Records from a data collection
((

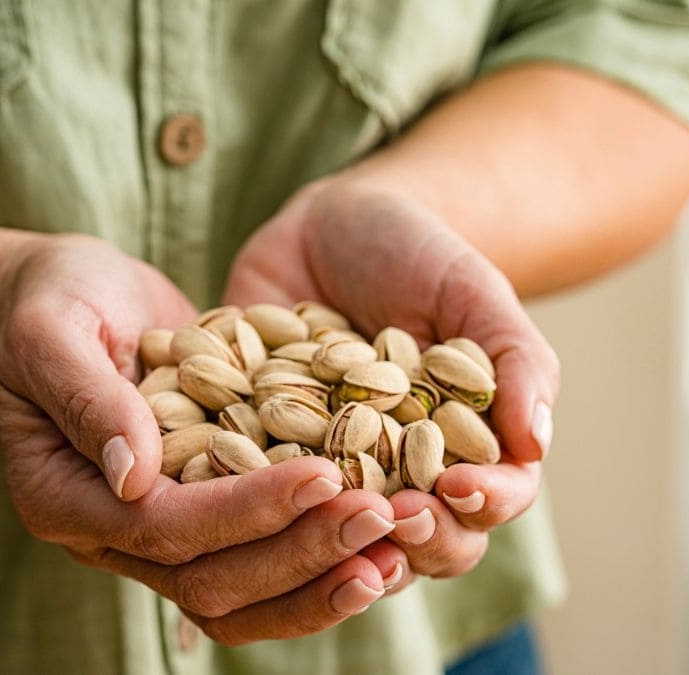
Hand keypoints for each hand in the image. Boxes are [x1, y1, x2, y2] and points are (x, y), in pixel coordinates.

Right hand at [0, 233, 394, 644]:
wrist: (70, 295)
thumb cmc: (50, 300)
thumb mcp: (54, 331)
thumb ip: (88, 400)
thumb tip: (133, 476)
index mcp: (70, 496)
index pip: (170, 529)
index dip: (247, 511)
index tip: (323, 477)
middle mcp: (119, 529)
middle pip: (217, 578)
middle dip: (303, 552)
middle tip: (382, 522)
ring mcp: (166, 524)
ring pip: (246, 589)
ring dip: (323, 575)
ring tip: (397, 550)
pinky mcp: (206, 502)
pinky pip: (264, 553)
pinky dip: (319, 554)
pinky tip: (380, 540)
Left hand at [225, 178, 559, 588]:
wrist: (332, 226)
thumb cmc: (418, 254)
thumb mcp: (472, 293)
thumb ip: (515, 362)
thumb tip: (537, 443)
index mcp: (461, 446)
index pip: (489, 499)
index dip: (483, 505)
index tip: (458, 488)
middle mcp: (398, 470)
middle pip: (418, 537)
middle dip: (413, 538)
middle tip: (394, 516)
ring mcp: (330, 464)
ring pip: (339, 532)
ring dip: (334, 538)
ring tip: (326, 515)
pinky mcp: (265, 447)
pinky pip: (257, 485)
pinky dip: (253, 493)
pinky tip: (243, 488)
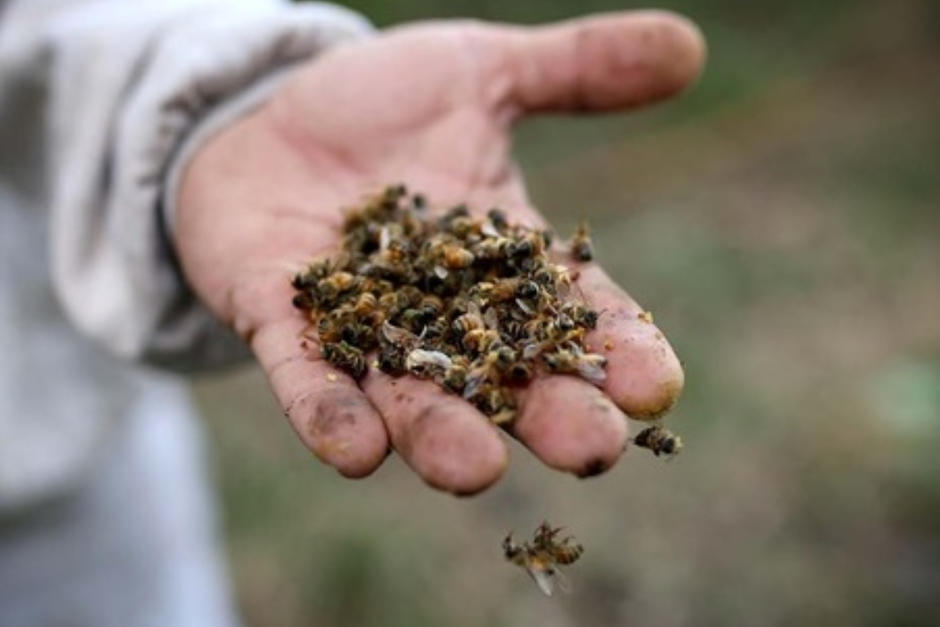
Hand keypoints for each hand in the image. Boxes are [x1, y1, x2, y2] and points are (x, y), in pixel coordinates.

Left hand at [175, 11, 704, 493]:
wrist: (261, 111)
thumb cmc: (378, 103)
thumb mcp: (479, 72)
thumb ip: (576, 69)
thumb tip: (688, 42)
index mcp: (500, 262)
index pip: (575, 314)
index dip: (619, 351)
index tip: (658, 387)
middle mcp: (440, 313)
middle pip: (506, 379)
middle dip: (547, 416)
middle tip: (591, 450)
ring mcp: (359, 327)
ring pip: (410, 399)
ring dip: (441, 437)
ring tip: (475, 468)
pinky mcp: (281, 323)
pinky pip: (306, 381)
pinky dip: (329, 414)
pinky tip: (353, 449)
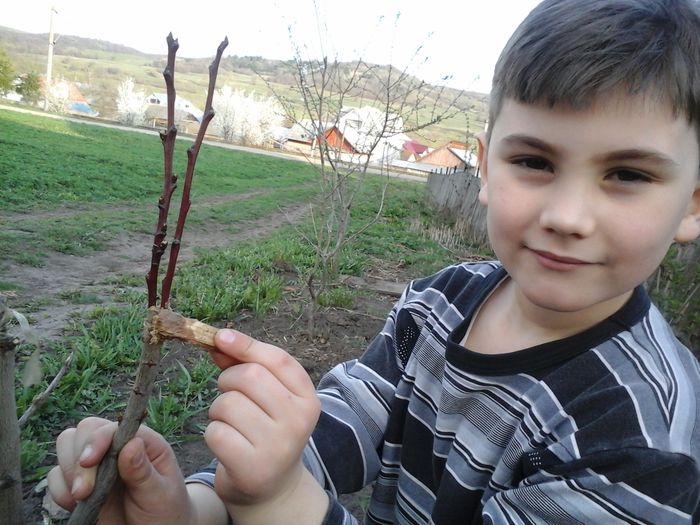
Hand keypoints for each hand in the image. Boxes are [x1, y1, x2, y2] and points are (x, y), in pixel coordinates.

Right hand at [47, 417, 194, 524]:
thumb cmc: (165, 511)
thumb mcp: (160, 494)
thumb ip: (144, 471)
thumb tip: (132, 444)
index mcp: (143, 442)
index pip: (112, 427)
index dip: (97, 440)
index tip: (89, 462)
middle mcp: (118, 447)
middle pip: (85, 430)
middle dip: (78, 459)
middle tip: (84, 491)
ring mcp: (98, 464)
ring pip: (66, 446)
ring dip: (68, 473)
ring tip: (83, 497)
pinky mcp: (81, 483)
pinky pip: (56, 476)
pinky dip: (59, 490)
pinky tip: (76, 505)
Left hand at [206, 329, 324, 520]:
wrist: (272, 487)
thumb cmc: (266, 431)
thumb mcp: (266, 397)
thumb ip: (246, 366)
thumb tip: (220, 340)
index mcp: (307, 399)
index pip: (277, 359)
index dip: (246, 344)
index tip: (220, 337)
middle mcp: (298, 421)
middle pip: (249, 376)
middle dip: (227, 380)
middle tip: (230, 396)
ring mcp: (278, 446)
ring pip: (227, 404)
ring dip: (218, 411)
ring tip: (231, 424)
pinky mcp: (252, 467)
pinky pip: (215, 432)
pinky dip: (213, 434)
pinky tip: (227, 445)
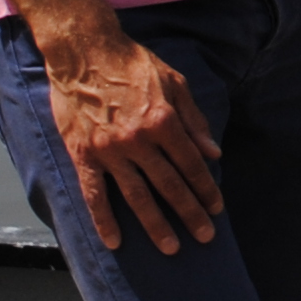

))

> WORK ORDER
Every entry above needs to be printed again exactly, with its pictures left out.

> SOLUTION BELOW
Hand keypoints for each hand in the image. Boxes are [x1, y1, x2, y2] and points are (x, y), in pixel coordinates.

Right hand at [0, 233, 394, 644]:
wrist: (70, 295)
thumb cmc: (50, 300)
thumb mcp: (54, 331)
thumb ip: (88, 400)
thumb tip: (133, 476)
index mcp: (70, 496)
index pip: (170, 529)
index dip: (247, 511)
index tip: (323, 477)
middle mcp: (119, 529)
middle pip: (217, 578)
middle dip: (303, 552)
middle tip: (382, 522)
ring mcp: (166, 524)
ring pip: (246, 589)
ring dip: (323, 575)
ring tip: (397, 550)
pinky mcp: (206, 502)
pinky pip: (264, 553)
pinky dip: (319, 554)
pinky tip: (380, 540)
Left hand at [225, 178, 559, 588]:
wrist: (332, 226)
thumb cmc: (418, 254)
thumb mcp: (472, 293)
thumb ip: (515, 362)
thumb tip: (537, 443)
index mcp: (461, 446)
index pip: (489, 499)
index dip: (483, 505)
index tip: (458, 488)
middle mcp: (398, 470)
middle pip: (418, 537)
middle dip: (413, 538)
middle tip: (394, 516)
ring mcp: (330, 464)
ring pip: (339, 532)
ring dip: (334, 538)
ring tip: (326, 515)
pinky mcp: (265, 447)
pinky pip: (257, 485)
pinky dip: (253, 493)
pinky tip: (243, 488)
Hand keypoints for each hand in the image. Boxes are [x1, y1, x2, y2] and points are (x, y), in pixel coordinates.

Left hand at [175, 11, 704, 493]:
wrist: (261, 111)
thumb cmc: (378, 103)
thumb mcp: (479, 72)
thumb ip: (576, 69)
thumb tip: (688, 42)
index mcp: (500, 262)
index pip: (575, 314)
index dip: (619, 351)
index tip: (658, 387)
middle mcp: (440, 313)
middle pip: (506, 379)
middle dip: (547, 416)
middle tip: (591, 450)
ring mcp: (359, 327)
ring pip: (410, 399)
ring dip: (441, 437)
ring tip: (475, 468)
pinky mcp: (281, 323)
pinky pip: (306, 381)
pinky dip: (329, 414)
pinky tip: (353, 449)
Hand keypoints for each hand in the image. Boxes are [x1, y1, x2, y2] and points are (x, y), in pixel coordinates.

Right hand at [47, 417, 194, 524]:
thumb cmc: (165, 511)
thumb mcp: (160, 494)
thumb ip: (144, 471)
thumb tip: (132, 444)
index mcp: (143, 442)
index pip: (112, 427)
index dip: (97, 440)
index tip: (89, 462)
middle mcp: (118, 447)
middle pip: (85, 430)
middle dip: (78, 459)
middle tip: (84, 491)
ring mcp: (98, 464)
ring pip: (66, 446)
ring dip: (68, 473)
ring tip: (83, 497)
pinky mcp: (81, 483)
pinky pip: (56, 476)
pinky dip: (59, 490)
pinky tip: (76, 505)
Left hand at [206, 329, 324, 520]:
wrist: (272, 487)
thumb cmc: (266, 431)
thumb mcp: (266, 397)
thumb ip: (246, 366)
thumb tip: (220, 340)
index mcp: (307, 399)
index pip: (277, 359)
index dip: (246, 344)
index tip: (220, 337)
middle mcp: (298, 421)
middle pip: (249, 376)
middle dip: (227, 380)
middle tip: (230, 396)
ring mcp: (278, 446)
ring pip: (227, 404)
ring dip: (218, 411)
ring tip: (231, 424)
pinky mcp: (252, 467)
pinky pip: (215, 432)
pinky dip: (213, 434)
pinky tip: (227, 445)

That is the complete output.